Romanda zaman zaman, soyut, imgesel, simgesel bir anlatım tercih edilir. Bu bölümlerde, dil işçiliği iyice incelmiş, felsefi boyut derinleşmiş, anlam soyutlama/metaforlarla zenginleştirilmiş bir hâldedir. Söylenmek istenenler düz, yaygın ve ilk anlamlarından çok, farklı, çok katmanlı bir biçime dönüştürülerek söylenir. Bu da metne hem felsefi derinlik hem de anlamsal yoğunluk kazandırır. Yoğunluk, anlam zenginliği, vuruculuk, netlik arayışları metni öykünün dünyasına yaklaştırır. Bu anlamda romanda apaçık Şipal'in öykücülüğünün yansımasını görürüz. Bilindiği gibi öykü, hikâyesini, yoğunlaşmış, damıtılmış, simgeleşmiş bir dille anlatır. Öykücü söyleyeceği şeyleri en kısa ama en net ve vurucu şekilde söylemek/anlatmak durumundadır. Fazladan, gereksiz tek bir kelime bile öykünün kurduğu dünyayı bozmaya yeter. Bu da yoğun anlatımın gerektirdiği tempolu ve iç ritimli anlatımdır. Romanın ise dille gerilimi bu denli yoğun değildir. Bu yüzden o dili germez, orada bir arayış içerisine girmez. Zaten o uzunlukta şiirsellik, yoğunluk, gerilim ve ritmi tutturamayacağı için düzyazıya ve onun sınırlarına bağlı kalır. Bu anlamda Sırrımsım Sırdaşımsın'daki şiirsellik, ritim, yoğunluk onu öykünün dünyasına yaklaştırır.

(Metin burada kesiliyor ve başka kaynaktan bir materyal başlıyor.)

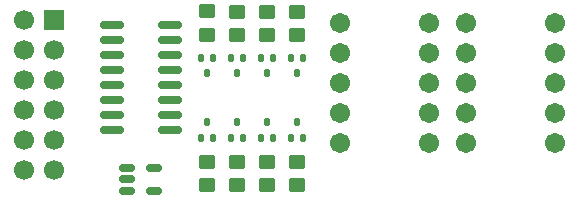
<source format=gbr>
%TF.GenerationSoftware,KiCad,Pcbnew,9.0.6-9.0.6~ubuntu24.04.1*%
%TF.CreationDate,2026-01-18T11:39:45-03:00*%
%TF.ProjectId,cotti_7seg,636f7474-695f-4377-9365-672e6b696361,0.0*%
%TF.SameCoordinates,Original*%
%TF.FileFunction,Soldermask,Top*%
%TF.FilePolarity,Negative*%
%FSLAX46Y46*%
G04 Gerber Fmt 4.6, Leading zero omitted, Abs format (unit mm)*
G04 Created by KiCad (PCBNEW 9.0.6-9.0.6~ubuntu24.04.1) date 2026-01-18 11:39:45*
%MOMM*%
%LPD*%
G01*
G04 APERTURE LIST*
G04 Aperture macros list*
%AMRoundRect*
0 Rectangle with rounded corners*
0 $1 Rounding radius*
0 $2 $3 $4 $5 $6 $7 $8 $9 X,Y pos of 4 corners*
0 Add a 4 corners polygon primitive as box body*
4,1,4,$2,$3,$4,$5,$6,$7,$8,$9,$2,$3,0*
0 Add four circle primitives for the rounded corners*
1,1,$1+$1,$2,$3*
1,1,$1+$1,$4,$5*
1,1,$1+$1,$6,$7*
1,1,$1+$1,$8,$9*
0 Add four rect primitives between the rounded corners*
20,1,$1+$1,$2,$3,$4,$5,0*
20,1,$1+$1,$4,$5,$6,$7,0*
20,1,$1+$1,$6,$7,$8,$9,0*
20,1,$1+$1,$8,$9,$2,$3,0*%
G04 Aperture macros list end*
%ADD10RoundRect,0.125000X0.125000X-0.175000X0.125000X0.175000X-0.125000X0.175000X-0.125000X-0.175000X0*%
%ADD11C,1.712000*%
%ADD12RoundRect,0.150000X-0.512500X-0.150000X0.512500X-0.150000X0.512500X0.150000X-0.512500X0.150000X0*%
%ADD13RoundRect,0.150000X-0.825000X-0.150000X0.825000X-0.150000X0.825000X0.150000X-0.825000X0.150000X0*%
%ADD14RoundRect,0.250000X-0.450000X0.350000X-0.450000X-0.350000X0.450000X-0.350000X0.450000X0.350000X0*%
%ADD15RoundRect,0.250000X0.450000X-0.350000X0.450000X0.350000X-0.450000X0.350000X-0.450000X-0.350000X0*%
%ADD16RoundRect,0.125000X-0.125000X0.175000X-0.125000X-0.175000X0.125000X-0.175000X0.125000X0.175000X0*%
%ADD17R,1.700000X1.700000*%
%ADD18C,1.700000*%
G04 APERTURE END LIST*
D10*
%TO.C,Q1*%
X122944000Y-64531000D03*
X123944000Y-64531000D03*
X123444000Y-63231000D03*
%TD*%
%TO.C,Q7*%
X120904000Y-63246000D03*
X121404000Y-64546000D03*
X120404000Y-64546000D03*
%TD*%
%TO.C,Q2*%
X125984000Y-63231000D03*
X126484000Y-64531000D03*
X125484000Y-64531000D03*
%TD*%
%TO.C,Q3*%
X128524000Y-63231000D03*
X129024000Y-64531000D03*
X128024000Y-64531000D03*
%TD*%
D11*
%TO.C,U5*%
X142848800Y-54864000D03*
X142848800Y-57404000D03*
X142848800Y-59944000D03*
X142848800Y-62484000D03*
X142848800Y-65024000D03*
X150368800Y-65024000D03*
X150368800Y-62484000D03*
X150368800Y-59944000D03*
X150368800Y-57404000D03*
X150368800Y-54864000D03*
%TD*%
D12*
%TO.C,U3*%
X114178500Y-67122000D03*
X114178500Y-68072000D03*
X114178500Y-69022000D03*
X116453500Y-69022000D03*
X116453500Y-67122000D03*
%TD*%
D11*
%TO.C,U2*%
X132180800Y-54864000D03*
X132180800Y-57404000D03*
X132180800Y-59944000D03*
X132180800Y-62484000D03*
X132180800Y-65024000D03*
X139700800Y-65024000D03*
X139700800Y-62484000D03*
X139700800Y-59944000D03*
X139700800Y-57404000D03*
X139700800Y-54864000D03*
%TD*%
D13*
%TO.C,U1*%
X112841000Y-54991000D03*
X112841000Y-56261000D03*
X112841000Y-57531000D03*
X112841000Y-58801000D03*
X112841000Y-60071000D03*
X112841000Y-61341000D03*
X112841000Y-62611000D03*
X112841000Y-63881000D03*
X117791000Y-63881000D03*
X117791000Y-62611000D03*
X117791000Y-61341000D03*
X117791000Y-60071000D03*
X117791000Y-58801000D03*
X117791000Y-57531000D03*
X117791000Y-56261000D03*
X117791000Y-54991000D03*
%TD*%
D14*
%TO.C,R8*%
X120904000Y-66564000D03*
X120904000Y-68564000D03*
%TD*%
D15*
%TO.C,R7*%
X123444000Y-55864000D03*
X123444000Y-53864000D03*
%TD*%
%TO.C,R6*%
X120904000Y-55848000D03*
X120904000Y-53848000D03*
%TD*%
%TO.C,R5*%
X125984000Y-55864000D03*
X125984000Y-53864000D03*
%TD*%
%TO.C,R4*%
X128524000Y-55864000D03*
X128524000Y-53864000D03*
%TD*%
D14*
%TO.C,R3*%
X128524000Y-66564000D03*
X128524000Y-68564000D03*
%TD*%
%TO.C,R2*%
X125984000Y-66564000D03*
X125984000Y-68564000D03*
%TD*%
D16*
%TO.C,Q8*%
X126484000Y-57770000D03*
X125484000Y-57770000D03*
X125984000Y-59070000D03*
%TD*%
%TO.C,Q6*%
X123944000Y-57770000D03*
X122944000Y-57770000D03*
X123444000Y-59070000D03*
%TD*%
%TO.C,Q5*%
X121404000Y-57770000D03*
X120404000Y-57770000D03*
X120904000Y-59070000D03*
%TD*%
%TO.C,Q4*%
X129024000Y-57770000D03*
X128024000Y-57770000D03*
X128524000Y-59070000D03*
%TD*%
D17*
%TO.C,J1*%
X107950000Y-54610000D03*
D18*
X107950000Y-57150000D03*
X107950000Y-59690000D03*
X107950000Y-62230000D03*
X107950000Y-64770000D03*
X107950000Y-67310000D03*
X105410000Y-54610000D03*
X105410000Y-57150000D03*
X105410000Y-59690000D03*
X105410000Y-62230000D03*
X105410000Y-64770000D03*
X105410000Y-67310000D03*
%TD*%
D14*
%TO.C,R1*%
X123444000Y-66564000D03*
X123444000Y-68564000D03*
%TD*%
M02*

</source>
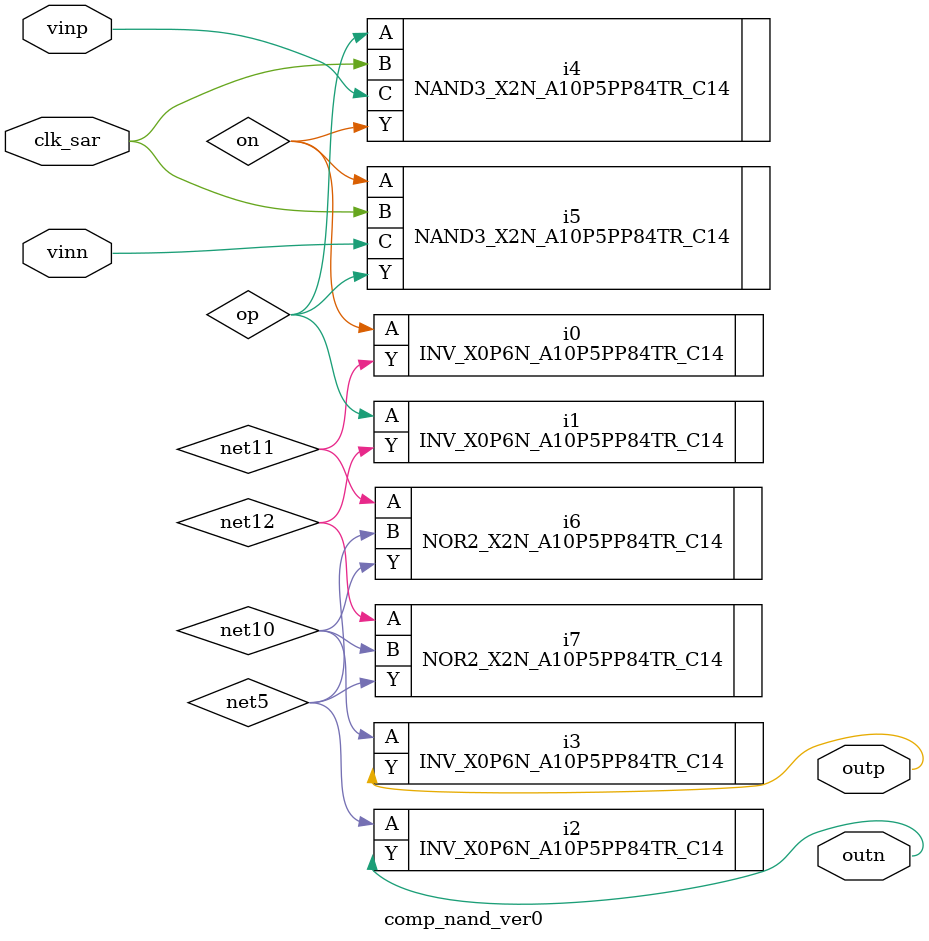
<source format=v>
module comp_nand_ver0 (	input clk_sar, 
						input vinn, 
						input vinp, 
						output outn, 
						output outp);

//input vinp;
//input vinn;
//input clk_sar;
//output outp;
//output outn;

wire net10, net5, net12, net11, op, on;

INV_X0P6N_A10P5PP84TR_C14 i3 (.Y(outp), .A(net10));
INV_X0P6N_A10P5PP84TR_C14 i2 (.Y(outn), .A(net5));

INV_X0P6N_A10P5PP84TR_C14 i1 (.Y(net12), .A(op));
INV_X0P6N_A10P5PP84TR_C14 i0 (.Y(net11), .A(on));


NAND3_X2N_A10P5PP84TR_C14 i5 (.Y(op), .A(on), .B(clk_sar), .C(vinn));
NAND3_X2N_A10P5PP84TR_C14 i4 (.Y(on), .A(op), .B(clk_sar), .C(vinp));

NOR2_X2N_A10P5PP84TR_C14 i7 (.Y(net5), .A(net12), .B(net10));
NOR2_X2N_A10P5PP84TR_C14 i6 (.Y(net10), .A(net11), .B(net5));


endmodule

</source>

Şipal, betimlemeyi sadece gösterme, sahneleme amacıyla değil, kimi zaman olayı, anlatılan şeyi derinleştirip yoğunlaştıran bir işlevle kullanır. Burada görünenler gerçekliğinden kopmuş, tümüyle anlatımın bir öğesi olmuş, yazarın niyetlerine hizmet etmektedir. Bu tarz kullanımda metne yansıyan mekân/manzara/çevre, doğada “olduğu” gibi gözüken hâli değil, yazarın/anlatıcının “gördüğü” hâlidir. Ölümü gökyüzünde yıldız olmak olarak algılayıp, küçüklüğünde annesiyle yıldız oyunu oynayan kahraman, yaşı epey ilerlemiş olarak annesinin mezarını ziyaret ettikten sonra, oraya yakın bir kahveye oturup, gömütlüğe bakarken ölümün kendisine de yaklaştığını romanın emsalsiz finalinde şöyle betimler: “Gömütlük, az önce koyu bir karanlığa gömülmüş dururken şimdi ışıl ışıldı. Oradan oraya devinen, bir aşağı inip bir yukarı çıkan, belli aralarla yanıp sönen, küçük küçük parlak ışıklarla donanmıştı. Sanki ne kadar yıldız varsa, gökten gömütlük üzerine inmiş, her gece yukarıda düzenledikleri şenliği bu kez gömütlükte kutlamaya karar vermişlerdi. Derken ateşböceklerinden bir bölümü gömütlükten kalkıp kahveye geldi, sanki onu elinden tutup tıpkı küçüklüğündeki gibi şenliklerine katılmaya çağırıyor, yıldız yağmurunun çoktan yağdığını, annesi gibi gözlerini bir an önce kapayıp uyuma vaktinin çoktan geldiğini ona anımsatmak istiyorlardı.”

Sırrımsım Sırdaşımsın'da akıcı, şiirsel, hatasız bir dil kullanan Kâmuran Şipal sonuçta, derinlikli, yoğun, kendini soluk soluğa okutan bir roman çıkarır ortaya.